Introduction
Le Groupe de travail sur l’utilisation de mercenaires comme moyen de violer les droits de l’homme et d’empêcher l’exercice du droit des peuples à disposer d’eux-mêmes fut établi en juillet 2005 conformément à la résolution 2005/2 de la Commission des droits de l'homme. Il succéda au mandat du Rapporteur spécial sur l’utilisation de mercenaires, créé en 1987, fonction occupée par M. Enrique Bernales Ballesteros (Péou) de 1987 à 2004 et Mme Shaista Shameem (Fidji). En mars 2008, le Conseil des droits de l'homme renouvela le mandat du Groupe de travail pour une période de trois ans. Le Conseil demande au Groupe de travail au paragraphe 2 de la résolution 7/21.

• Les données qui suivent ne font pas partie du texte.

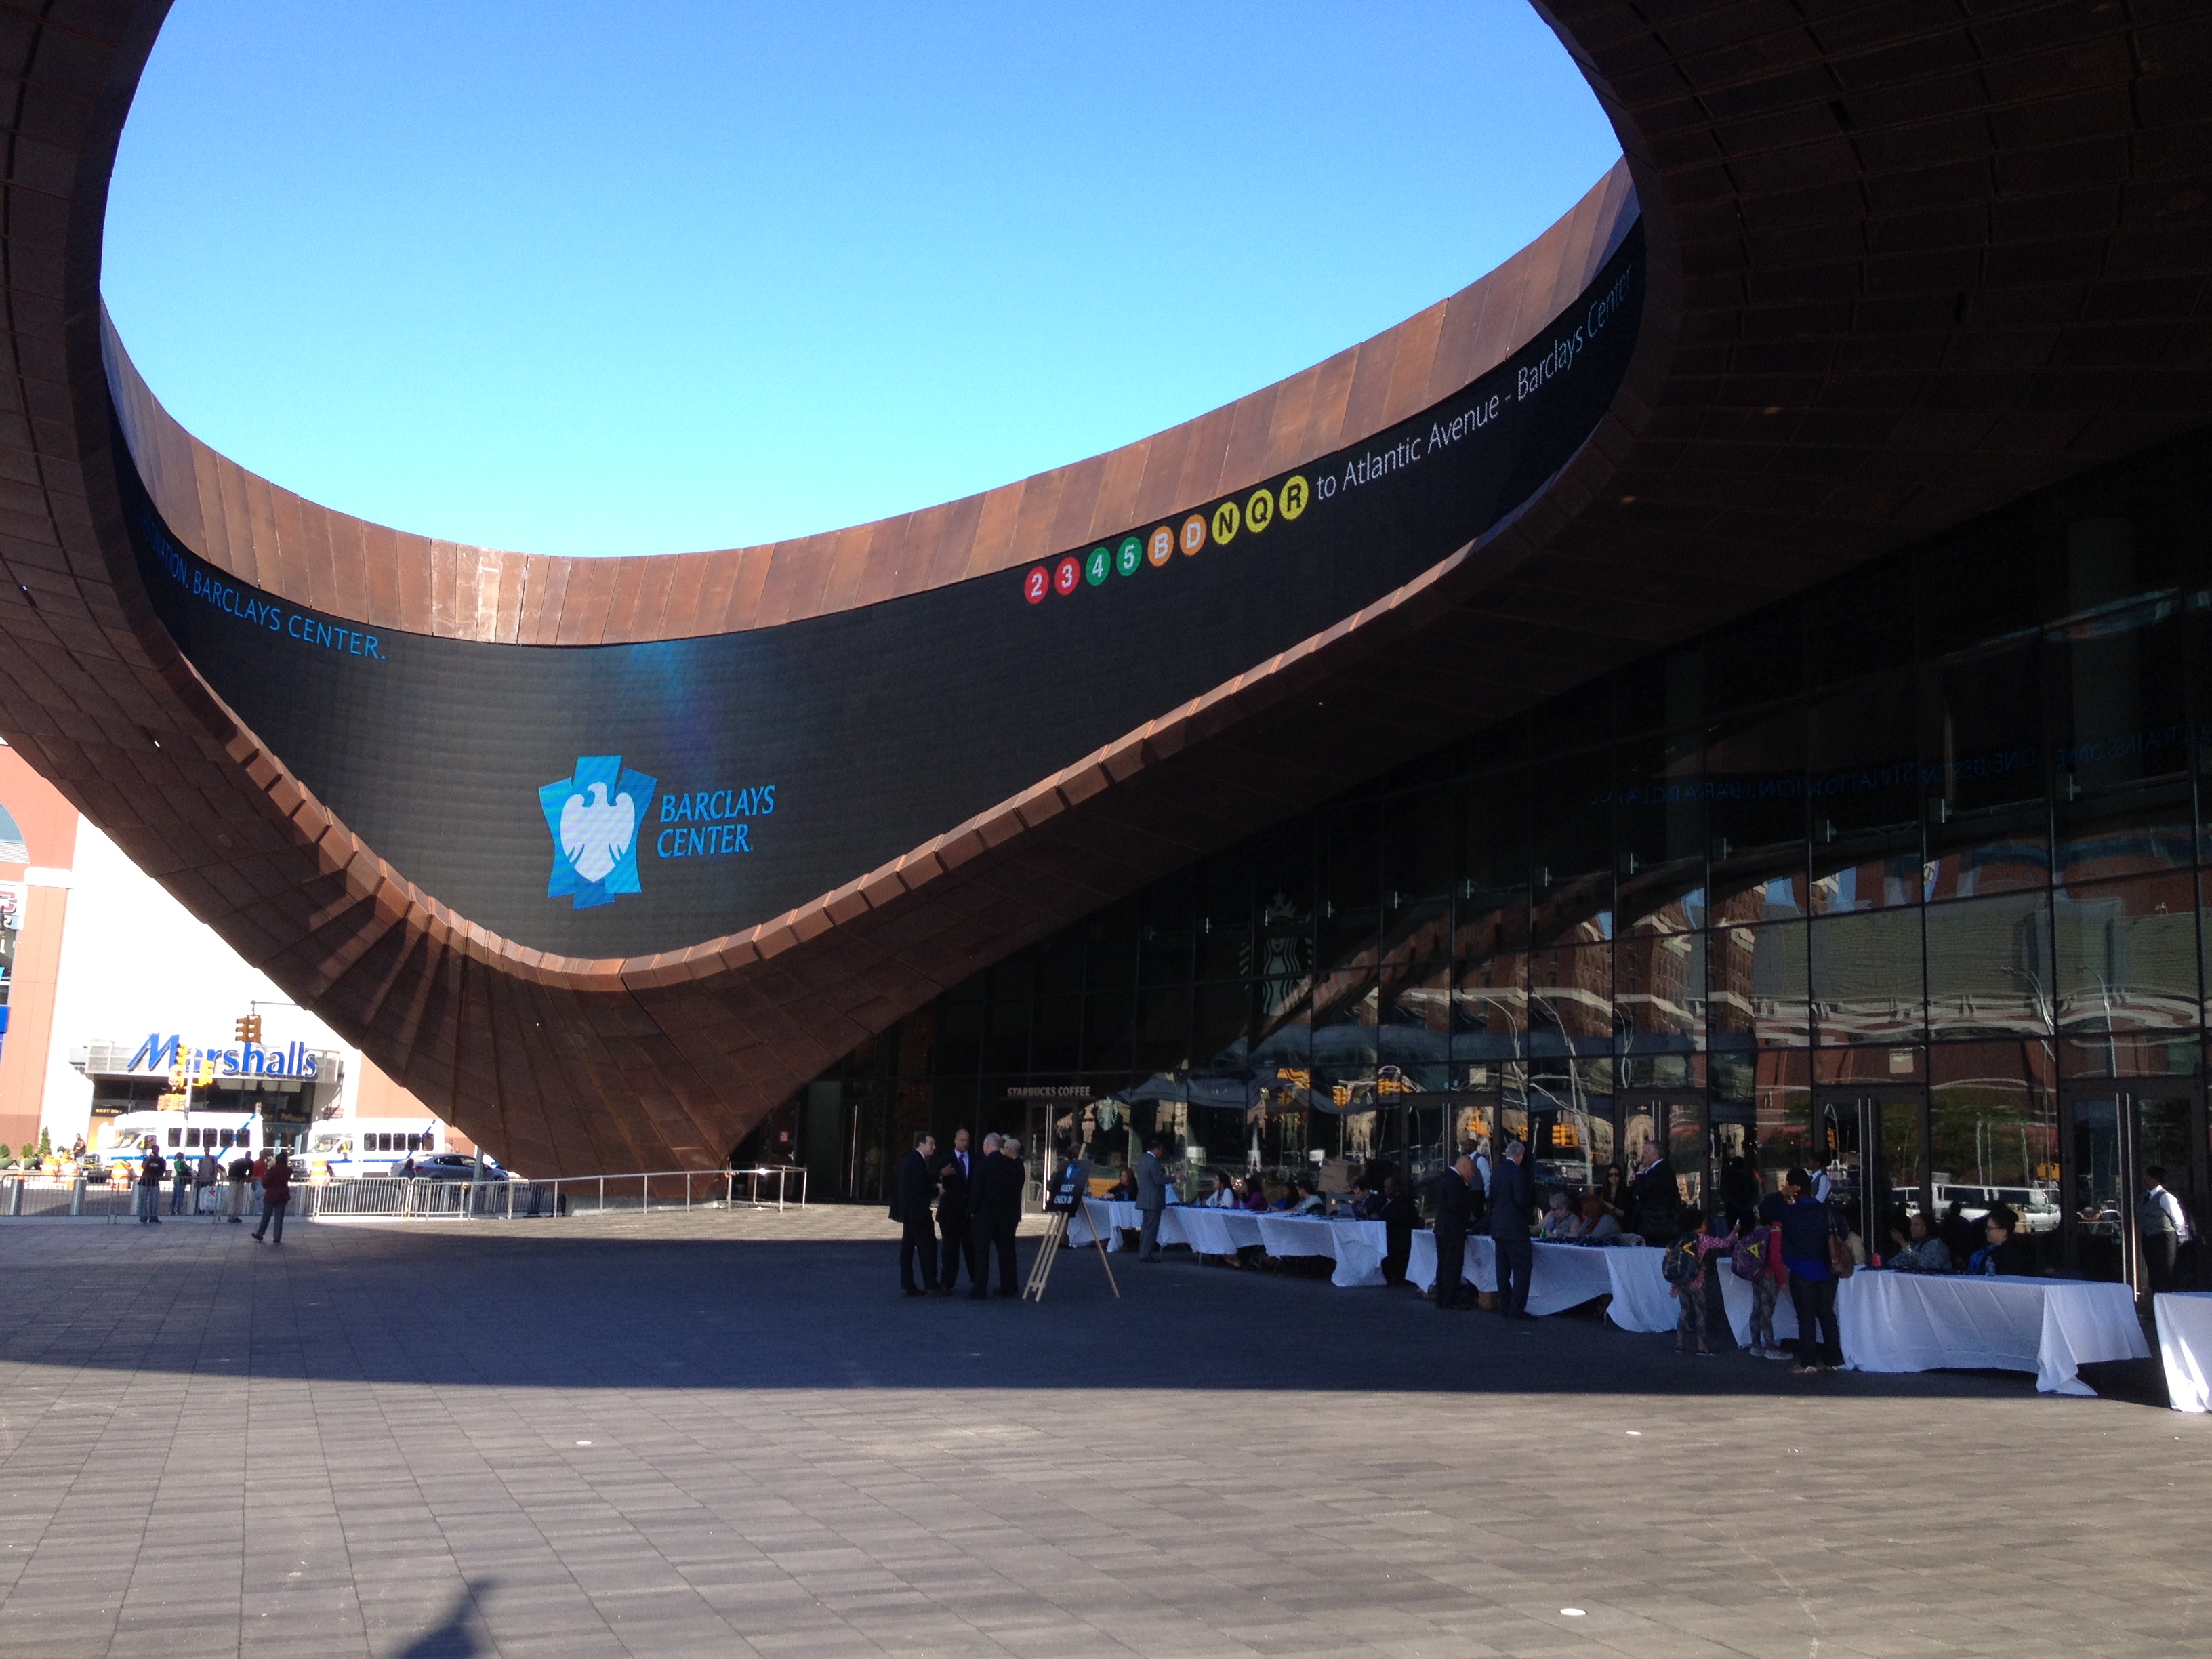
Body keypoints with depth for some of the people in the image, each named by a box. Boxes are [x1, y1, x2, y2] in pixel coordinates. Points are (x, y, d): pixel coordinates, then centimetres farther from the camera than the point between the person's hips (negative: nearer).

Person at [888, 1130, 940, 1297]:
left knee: (907, 1247, 9)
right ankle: (931, 1286, -4)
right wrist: (937, 1191, -6)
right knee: (928, 1246, -5)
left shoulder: (909, 1159, 14)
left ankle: (907, 1285, 12)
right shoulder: (917, 1161, -17)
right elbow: (921, 1187, -21)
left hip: (908, 1212, 10)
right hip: (917, 1212, -10)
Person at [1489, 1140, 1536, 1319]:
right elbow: (1522, 1200, -18)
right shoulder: (1517, 1172, -14)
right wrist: (1532, 1201, 1)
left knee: (1503, 1270, 13)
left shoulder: (1496, 1172, 10)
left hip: (1498, 1227, 8)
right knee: (1522, 1270, -5)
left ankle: (1505, 1307, 16)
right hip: (1515, 1228, -8)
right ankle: (1516, 1310, -9)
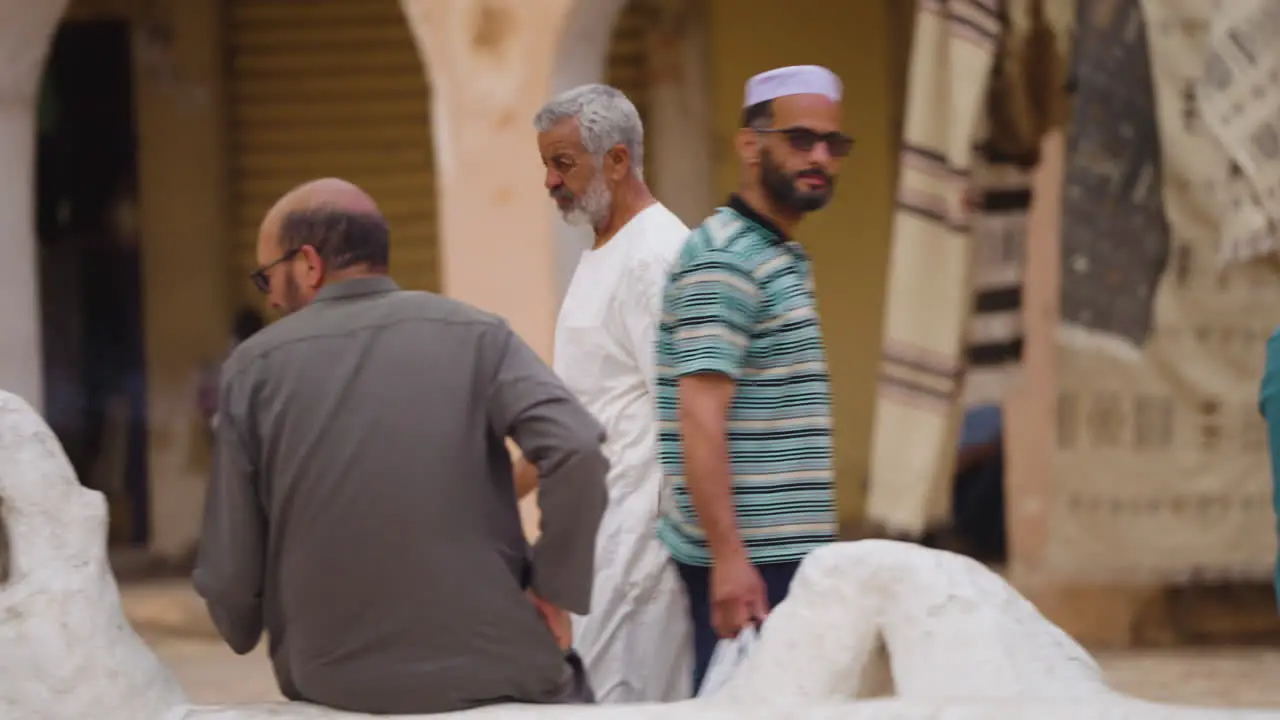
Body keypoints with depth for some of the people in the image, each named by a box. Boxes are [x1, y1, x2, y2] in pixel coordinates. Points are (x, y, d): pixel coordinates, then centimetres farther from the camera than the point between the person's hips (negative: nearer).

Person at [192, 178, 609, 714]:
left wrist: (244, 634, 21)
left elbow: (230, 566, 1)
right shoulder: (473, 335, 1)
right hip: (490, 667, -1)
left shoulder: (255, 366, 1)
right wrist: (554, 589, -3)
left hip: (334, 685, 1)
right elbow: (577, 450, -15)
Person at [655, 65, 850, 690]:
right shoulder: (724, 260, -12)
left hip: (787, 555, 9)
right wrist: (729, 557, -25)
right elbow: (700, 422, -19)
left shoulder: (784, 259, 18)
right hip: (746, 565, -9)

a) D' élaborer et présenter des propositions concrètes sur de nouvelles normes complémentaires destinées à combler les lacunes existantes, ainsi que de nouvelles directives générales ou de nouveaux principes fondamentaux susceptibles d’encourager à continuer de protéger les droits de l’homme, en particulier le droit des peuples à disposer d’eux-mêmes, tout en faisant face aux menaces actuelles et nouvelles que présentent les mercenaires ou les activités ayant un lien avec les mercenaires;
b) De solliciter l’avis et les contributions de gouvernements et d’organisations intergouvernementales et non gouvernementales sur des questions relatives à son mandat;
c) D'observer les mercenaires et les activités ayant un lien avec les mercenaires dans toutes les diverses formes et manifestations qu’ils revêtent dans différentes régions du monde;
d) D'étudier et dégager les sources et les causes, les questions, manifestations et tendances récentes concernant les mercenaires ou les activités ayant un lien avec les mercenaires, et leurs incidences sur les droits de l’homme, notamment sur le droit des peuples à disposer d’eux-mêmes;
e) D'observer et étudier les incidences sur l’exercice des droits de l’homme, en particulier le droit des peuples à disposer d’eux-mêmes, des activités des sociétés privées qui offrent, sur le marché international, des services d’assistance, de conseil et de sécurité dans le domaine militaire, et établir un projet de principes internationaux fondamentaux qui encouragent le respect des droits de l’homme par ces sociétés dans leurs activités.